Description of the task: Reproduce each line of the entries that carries "below".

Input material:
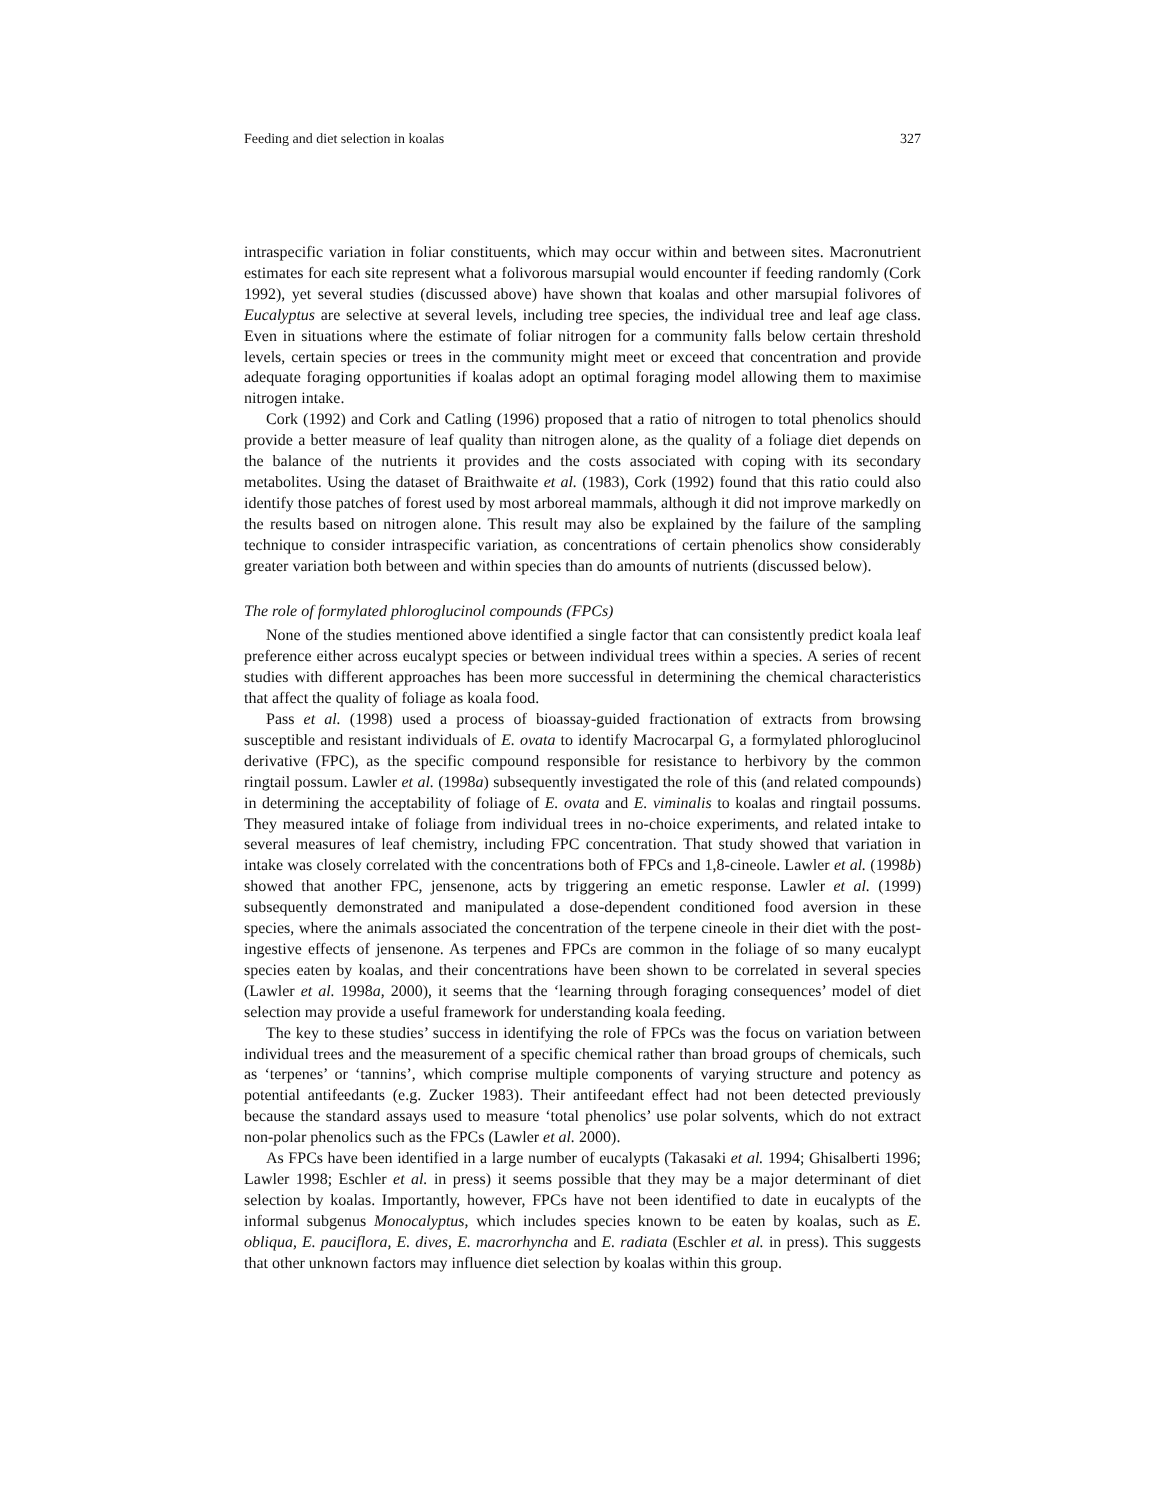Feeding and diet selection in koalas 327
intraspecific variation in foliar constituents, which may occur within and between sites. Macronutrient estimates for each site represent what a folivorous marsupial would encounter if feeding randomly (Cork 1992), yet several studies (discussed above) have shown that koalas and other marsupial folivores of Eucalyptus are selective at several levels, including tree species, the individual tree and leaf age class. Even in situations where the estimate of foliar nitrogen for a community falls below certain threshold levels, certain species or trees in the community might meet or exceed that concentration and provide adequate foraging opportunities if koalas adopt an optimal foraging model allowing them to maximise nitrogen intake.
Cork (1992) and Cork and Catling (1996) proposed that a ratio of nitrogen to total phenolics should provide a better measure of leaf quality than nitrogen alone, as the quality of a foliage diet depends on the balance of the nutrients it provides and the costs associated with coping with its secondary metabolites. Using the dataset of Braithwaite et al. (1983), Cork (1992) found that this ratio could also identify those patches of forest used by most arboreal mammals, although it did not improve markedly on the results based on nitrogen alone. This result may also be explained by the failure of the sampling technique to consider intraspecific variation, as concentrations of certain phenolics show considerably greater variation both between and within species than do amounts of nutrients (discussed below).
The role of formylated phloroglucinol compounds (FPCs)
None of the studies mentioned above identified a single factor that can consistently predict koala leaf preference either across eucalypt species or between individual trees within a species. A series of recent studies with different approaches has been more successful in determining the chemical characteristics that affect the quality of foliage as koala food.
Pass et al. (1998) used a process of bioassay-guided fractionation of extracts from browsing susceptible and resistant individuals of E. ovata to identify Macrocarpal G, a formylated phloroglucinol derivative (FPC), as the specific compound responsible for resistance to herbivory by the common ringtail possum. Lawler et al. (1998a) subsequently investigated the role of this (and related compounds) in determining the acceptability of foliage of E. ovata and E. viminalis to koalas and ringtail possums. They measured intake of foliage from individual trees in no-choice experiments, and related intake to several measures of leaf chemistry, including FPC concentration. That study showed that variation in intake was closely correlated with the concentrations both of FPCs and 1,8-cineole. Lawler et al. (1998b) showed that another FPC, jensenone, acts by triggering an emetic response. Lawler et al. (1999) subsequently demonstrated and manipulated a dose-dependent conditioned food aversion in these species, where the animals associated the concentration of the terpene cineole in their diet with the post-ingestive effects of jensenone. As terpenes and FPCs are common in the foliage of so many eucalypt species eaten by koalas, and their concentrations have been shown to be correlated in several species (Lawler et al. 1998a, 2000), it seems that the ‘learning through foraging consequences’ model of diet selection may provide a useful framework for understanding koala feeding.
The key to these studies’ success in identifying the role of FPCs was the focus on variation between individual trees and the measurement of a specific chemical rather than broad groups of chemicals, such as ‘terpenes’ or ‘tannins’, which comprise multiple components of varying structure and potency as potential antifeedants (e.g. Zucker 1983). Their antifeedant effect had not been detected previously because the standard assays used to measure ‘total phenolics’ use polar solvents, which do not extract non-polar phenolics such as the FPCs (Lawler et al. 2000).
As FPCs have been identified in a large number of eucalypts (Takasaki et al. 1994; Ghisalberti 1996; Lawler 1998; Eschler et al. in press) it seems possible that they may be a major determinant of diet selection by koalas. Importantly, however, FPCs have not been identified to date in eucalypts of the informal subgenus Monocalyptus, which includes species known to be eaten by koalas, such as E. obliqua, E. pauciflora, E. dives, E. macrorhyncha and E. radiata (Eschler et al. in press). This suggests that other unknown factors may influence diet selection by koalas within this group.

* * *

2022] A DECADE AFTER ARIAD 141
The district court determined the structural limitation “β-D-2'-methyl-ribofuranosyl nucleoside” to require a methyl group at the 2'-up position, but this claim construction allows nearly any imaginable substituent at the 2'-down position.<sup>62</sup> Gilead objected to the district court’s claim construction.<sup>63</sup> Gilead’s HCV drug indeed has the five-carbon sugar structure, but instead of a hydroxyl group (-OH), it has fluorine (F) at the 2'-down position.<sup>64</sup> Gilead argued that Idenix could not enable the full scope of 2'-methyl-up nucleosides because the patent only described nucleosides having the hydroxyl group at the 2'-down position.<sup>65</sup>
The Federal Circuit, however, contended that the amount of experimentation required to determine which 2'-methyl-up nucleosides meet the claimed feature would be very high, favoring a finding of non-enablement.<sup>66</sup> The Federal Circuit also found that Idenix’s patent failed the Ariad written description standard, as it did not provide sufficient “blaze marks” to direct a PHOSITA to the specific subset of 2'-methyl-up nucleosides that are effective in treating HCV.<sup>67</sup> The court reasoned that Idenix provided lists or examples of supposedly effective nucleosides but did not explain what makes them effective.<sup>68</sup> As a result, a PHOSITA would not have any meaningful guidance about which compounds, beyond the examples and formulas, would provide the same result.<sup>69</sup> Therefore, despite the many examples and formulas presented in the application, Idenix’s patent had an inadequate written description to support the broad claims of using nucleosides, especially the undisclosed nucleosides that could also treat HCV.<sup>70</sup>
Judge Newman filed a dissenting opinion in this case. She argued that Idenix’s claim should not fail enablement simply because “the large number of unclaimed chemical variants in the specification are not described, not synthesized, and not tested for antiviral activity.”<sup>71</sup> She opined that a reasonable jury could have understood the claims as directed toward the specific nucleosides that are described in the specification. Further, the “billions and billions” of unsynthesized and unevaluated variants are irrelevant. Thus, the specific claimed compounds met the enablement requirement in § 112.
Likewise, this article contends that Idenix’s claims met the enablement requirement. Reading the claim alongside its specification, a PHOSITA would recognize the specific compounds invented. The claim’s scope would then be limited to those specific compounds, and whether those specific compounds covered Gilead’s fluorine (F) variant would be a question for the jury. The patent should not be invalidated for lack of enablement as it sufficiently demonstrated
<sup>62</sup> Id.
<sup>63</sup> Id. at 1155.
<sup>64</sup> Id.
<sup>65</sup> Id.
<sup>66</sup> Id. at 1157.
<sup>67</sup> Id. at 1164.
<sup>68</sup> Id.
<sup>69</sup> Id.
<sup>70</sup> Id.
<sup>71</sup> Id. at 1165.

Written solution:
intraspecific variation in foliar constituents, which may occur within and between sites. Macronutrient estimates for each site represent what a folivorous marsupial would encounter if feeding randomly (Cork 1992), yet several studies (discussed above) have shown that koalas and other marsupial folivores of Eucalyptus are selective at several levels, including tree species, the individual tree and leaf age class. Even in situations where the estimate of foliar nitrogen for a community falls below certain threshold levels, certain species or trees in the community might meet or exceed that concentration and provide adequate foraging opportunities if koalas adopt an optimal foraging model allowing them to maximise nitrogen intake.
Cork (1992) and Cork and Catling (1996) proposed that a ratio of nitrogen to total phenolics should provide a better measure of leaf quality than nitrogen alone, as the quality of a foliage diet depends on the balance of the nutrients it provides and the costs associated with coping with its secondary metabolites. Using the dataset of Braithwaite et al. (1983), Cork (1992) found that this ratio could also identify those patches of forest used by most arboreal mammals, although it did not improve markedly on the results based on nitrogen alone. This result may also be explained by the failure of the sampling technique to consider intraspecific variation, as concentrations of certain phenolics show considerably greater variation both between and within species than do amounts of nutrients (discussed below).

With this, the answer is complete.